Distinto era el efecto del combate de Mota en el ejército liberal. La incorporación de los hombres se había consumado bajo los auspicios de sucesivas victorias sobre fuerzas enemigas mayores, debidas al entusiasmo y al valor; el único apoyo formal del Gobierno estaba quebrado, y quedaba establecida la superioridad de los elementos de la resistencia siendo, en consecuencia, cuestión resuelta, de simple movimiento, el desenlace feliz de la campaña para la oposición.

Buscar al enemigo autonomista y concluir con él, era el sentimiento unánime de jefes y tropa. No podía tampoco ser otro el espíritu de aquel ejército. Se trataba de cuatro mil hombres, que buscaban en el campo de batalla la garantía de sus vidas, de su propiedad, la paz de su hogar, o la muerte honrosa. Tenían el fanatismo de su causa, fuente inagotable de prodigios y de inmolaciones generosas.

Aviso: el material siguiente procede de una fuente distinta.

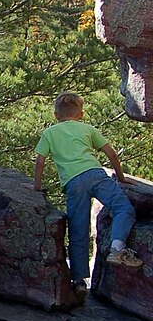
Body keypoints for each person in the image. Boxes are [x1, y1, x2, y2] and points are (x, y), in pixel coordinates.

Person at [33, 90, 142, 301]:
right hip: (95, 175)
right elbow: (111, 153)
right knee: (123, 209)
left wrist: (37, 187)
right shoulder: (88, 129)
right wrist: (120, 177)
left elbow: (40, 161)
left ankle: (79, 281)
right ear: (80, 114)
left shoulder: (50, 133)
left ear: (56, 115)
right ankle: (117, 248)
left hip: (73, 184)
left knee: (77, 231)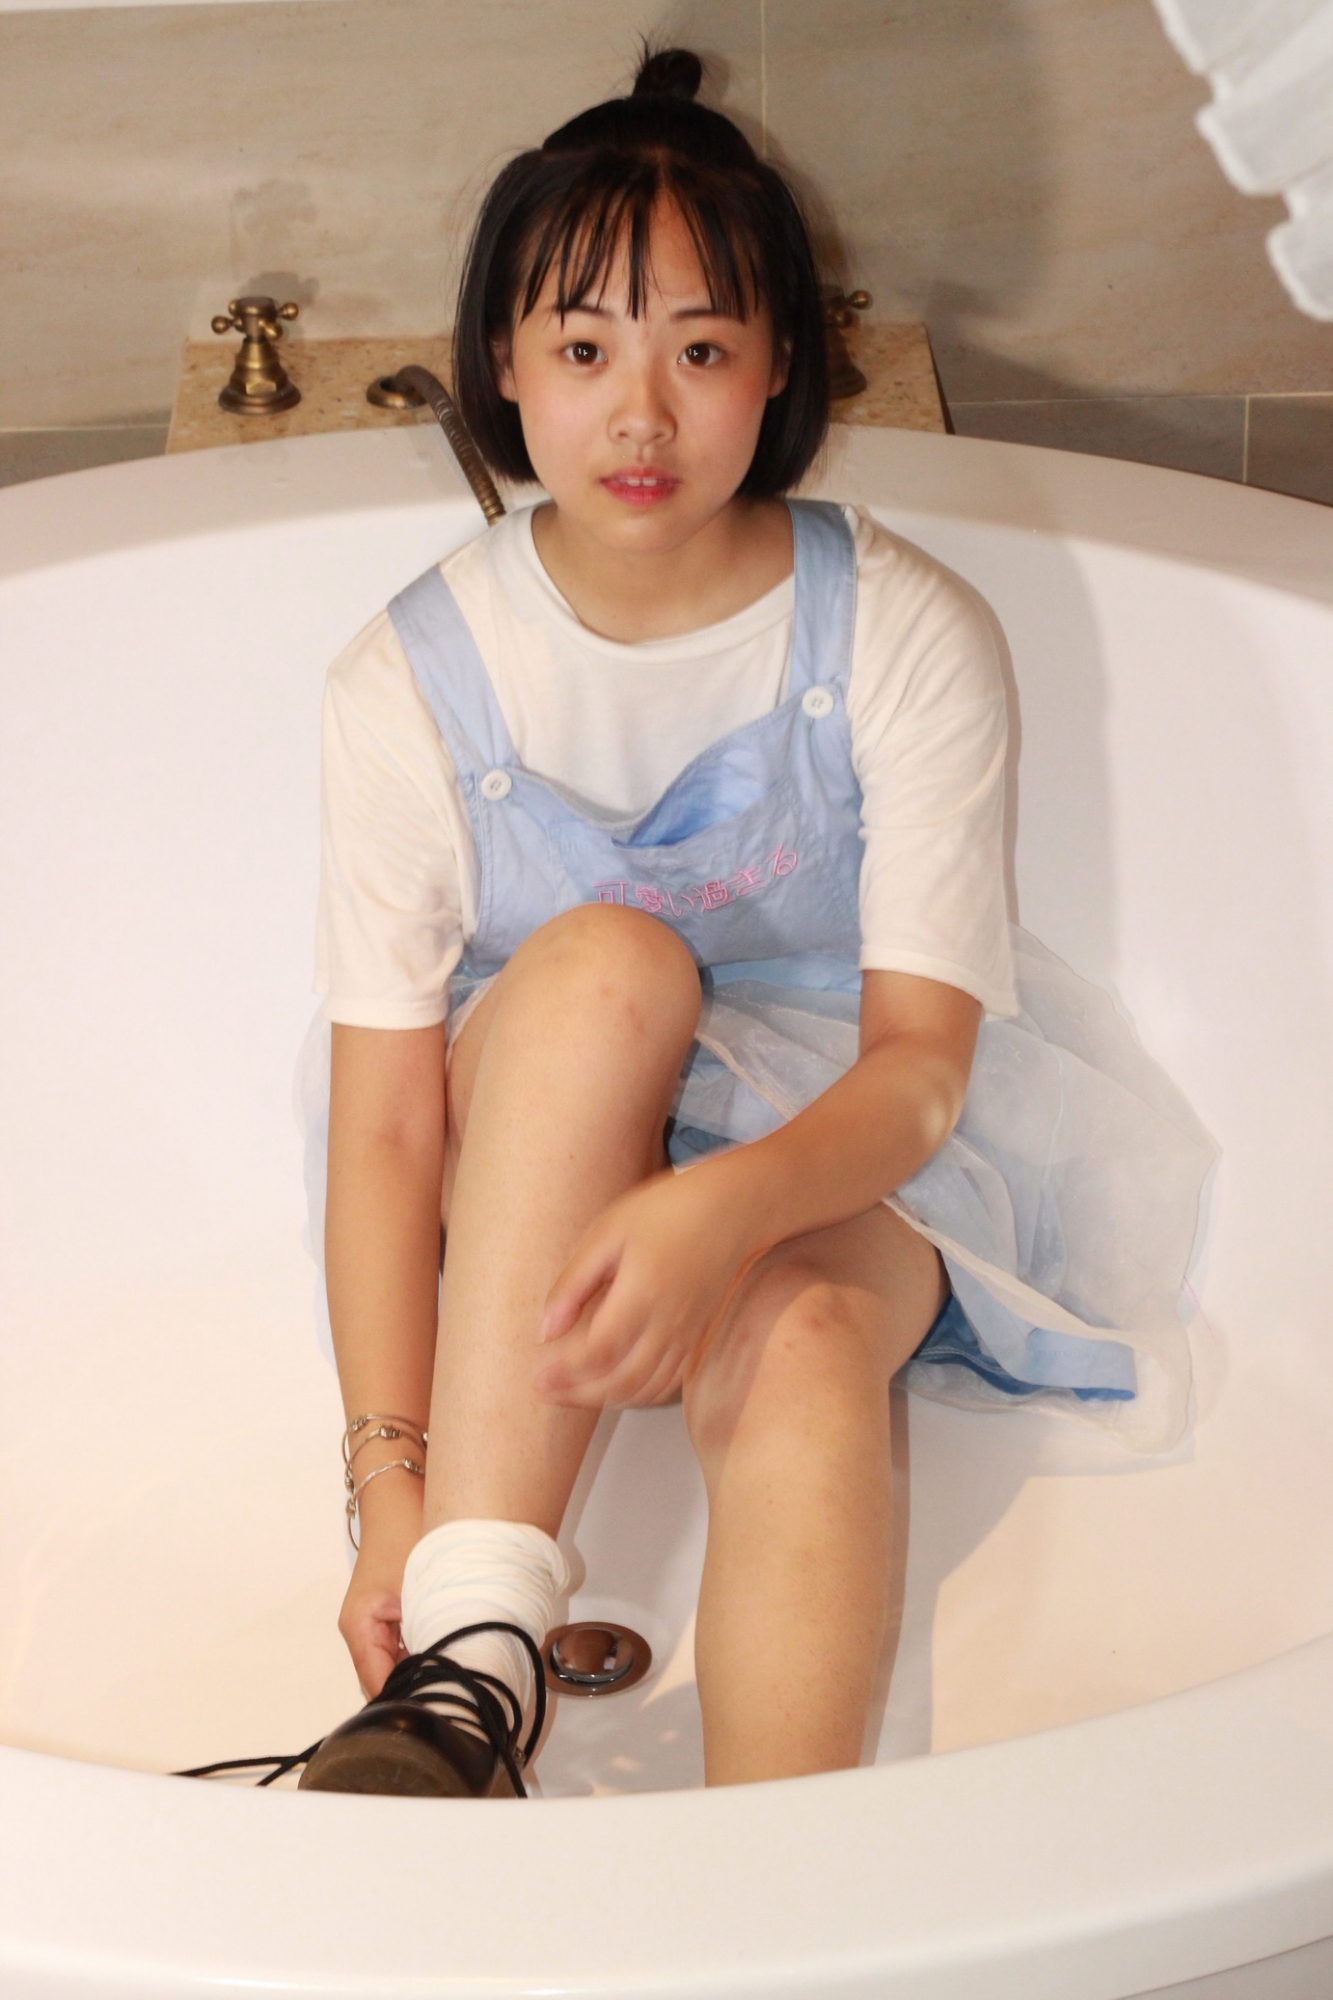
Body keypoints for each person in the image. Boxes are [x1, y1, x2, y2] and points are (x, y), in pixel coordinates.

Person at [285, 47, 1212, 1799]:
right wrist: (388, 1488)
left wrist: (726, 1209)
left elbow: (919, 1070)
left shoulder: (902, 629)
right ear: (503, 363)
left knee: (804, 1343)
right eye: (584, 351)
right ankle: (469, 1659)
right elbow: (391, 1123)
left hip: (834, 1138)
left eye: (699, 352)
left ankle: (771, 1863)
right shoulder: (406, 678)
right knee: (605, 965)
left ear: (781, 363)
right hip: (538, 1136)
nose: (640, 417)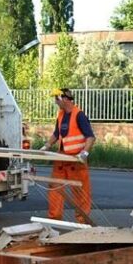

Al frente de esos figuraban soldados de Caseros, del Paraguay, de Ñaembé, San Ignacio y las campañas de Entre Ríos, tales como Reguera, Calvo, Azcona, Acuña, Plácido Martínez, Araujo, Alemí, Azula, Llopart, Abalos, Quijano, Zalazar, Conti, A. Díaz, C. Romero, Torres, Lezcano, Reyna, Romero, Duarte, Quiroz, Verón, Ramírez, Zerviño, Artaza.

Con los hombres de espada estaban los de letras -doctores Martínez, Mantilla, Morel, Verón, Bejarano, Rivera, Vivar-, desempeñando distintas funciones y soldados el día del combate.

Tan feliz era el sentimiento que los embargaba que Mantilla se atrevió a escribir:

Desde el horrible desastre en Pago Largo, donde pereció la juventud florida de Corrientes, no se había formado un ejército igual a aquél. Su fe en el triunfo, era legítima esperanza, nacida de su brillante composición, realzada por la santidad de la causa. ¿Quién detendría su marcha triunfal? Cáceres estaba vencido sin combatir(4).

(4) Citado por Manuel Florencio Mantilla. “Resistencia Popular de Corrientes. 1878” (1891). San Martín, Escuela de Artes y Oficios de la provincia de Buenos Aires. Editor.